Depending on the pathophysiological mechanisms, the symptom of dyspnea arises in a variety of ways and is therefore described differently.
- Impaired left ventricular function:
It results from increased pressure in the pulmonary capillaries and leads to typical exertional dyspnea. Orthopnea and paroxysmal nocturnal dyspnea are also typical but not pathognomonic.
The following underlying mechanisms are discussed:
- progressive deconditioning
- weakness of the respiratory muscles
- early onset lactic acidosis due to reduced cardiac output
Patients with heart failure describe their problems as feeling difficult to breathe, hungry for air, suffocating (Weingärtner 2004).
- Obstructive pulmonary disease:
In these patients there is an increased ventilatory demand with a simultaneous reduced ventilatory capacity, a so-called ventilation-perfusion mismatch.
In emphysematics there is also an increased dead space ventilation and a reduced ventilatory recoil with reduced oxygen uptake.
In acute exacerbation, progressive hypercapnia results in a symptom of breathlessness.
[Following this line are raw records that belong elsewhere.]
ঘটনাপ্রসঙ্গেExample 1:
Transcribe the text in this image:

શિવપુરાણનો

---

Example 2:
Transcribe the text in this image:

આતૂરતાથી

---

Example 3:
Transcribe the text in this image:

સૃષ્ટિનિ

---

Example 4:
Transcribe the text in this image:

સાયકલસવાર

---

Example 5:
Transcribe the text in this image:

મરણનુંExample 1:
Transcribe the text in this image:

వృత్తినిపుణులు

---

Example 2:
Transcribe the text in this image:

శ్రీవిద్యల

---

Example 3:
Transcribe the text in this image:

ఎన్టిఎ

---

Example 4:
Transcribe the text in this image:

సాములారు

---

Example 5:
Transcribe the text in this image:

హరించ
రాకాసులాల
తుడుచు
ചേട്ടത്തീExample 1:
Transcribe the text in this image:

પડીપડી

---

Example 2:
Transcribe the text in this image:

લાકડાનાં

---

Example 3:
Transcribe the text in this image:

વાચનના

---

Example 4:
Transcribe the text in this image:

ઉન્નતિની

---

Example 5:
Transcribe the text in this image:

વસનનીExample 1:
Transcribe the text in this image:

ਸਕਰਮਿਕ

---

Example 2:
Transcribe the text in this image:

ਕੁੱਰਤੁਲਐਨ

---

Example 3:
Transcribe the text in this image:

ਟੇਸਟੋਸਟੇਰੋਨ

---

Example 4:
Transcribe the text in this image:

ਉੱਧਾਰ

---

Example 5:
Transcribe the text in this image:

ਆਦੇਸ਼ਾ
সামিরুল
Patients with COPD, for example, describe their dyspnea as a hunger for air and heavy breathing (Weingärtner 2004).
They are more likely to experience slowed but deep breathing (Kroegel 2014).
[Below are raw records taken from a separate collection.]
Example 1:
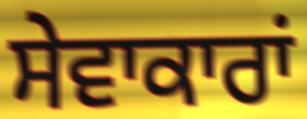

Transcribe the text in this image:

ਸੇਵਾਕਾਰਾਂ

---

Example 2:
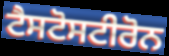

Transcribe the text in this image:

ਟੈਸਟੋਸਟੀਰੋਨ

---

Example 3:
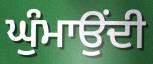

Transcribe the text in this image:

- Restrictive / parenchymal lung disease:
Already during the examination, a pronounced tachypnea is noticeable, which presents itself laboratory-chemically as lowered pCO2 values.
The stiffened lung tissue leads to reduced lung volumes, the compliance of the lung is reduced and due to the change in the longitudinal tension adaptation in the area of the respiratory muscles there is an increase in respiratory distress with reduced O2 values.
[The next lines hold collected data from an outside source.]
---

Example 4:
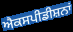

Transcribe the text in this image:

ਐਕਸਪੀਡੀਸ਼ਨਾਂ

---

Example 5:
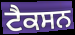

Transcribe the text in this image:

ਟੈਕਸਨ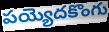
పయ్యెదకొంగు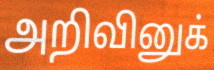
அறிவினுக்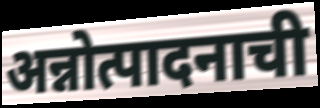
अन्नोत्पादनाचीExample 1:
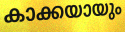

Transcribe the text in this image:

കാക്കയായും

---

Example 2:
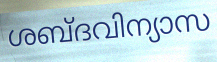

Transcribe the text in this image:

ശബ്ദവിന്യാസ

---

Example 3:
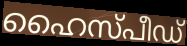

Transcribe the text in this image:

ഹൈസ്പീഡ്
These patients describe their breathing as shallow, straining and wheezing (Weingärtner 2004). They are found to have an increase in ventilation or respiratory rate (Kroegel 2014).
- Pulmo- vascular diseases:
The mechanisms present in e.g. pulmonary embolism that lead to dyspnoea are controversial so far. The activation of vascular receptors, stimulation of the J-receptors, mechanical alteration of the lung tissue, reduction of the cardiac output and decrease of the O2-saturation are discussed.
In pulmonary hypertension, activation of vascular receptors in the pulmonary circulation leads to dyspnea.
Patients describe their breathing as comparatively rapid (Weingärtner 2004).
- Neurogenic / neuromuscular lung diseases:
In this case, the increasing weakness or paralysis of the respiratory muscles leads to dyspnoea, which can develop into complete respiratory failure.
The patients describe their breathing as strained and shallow (Weingärtner 2004).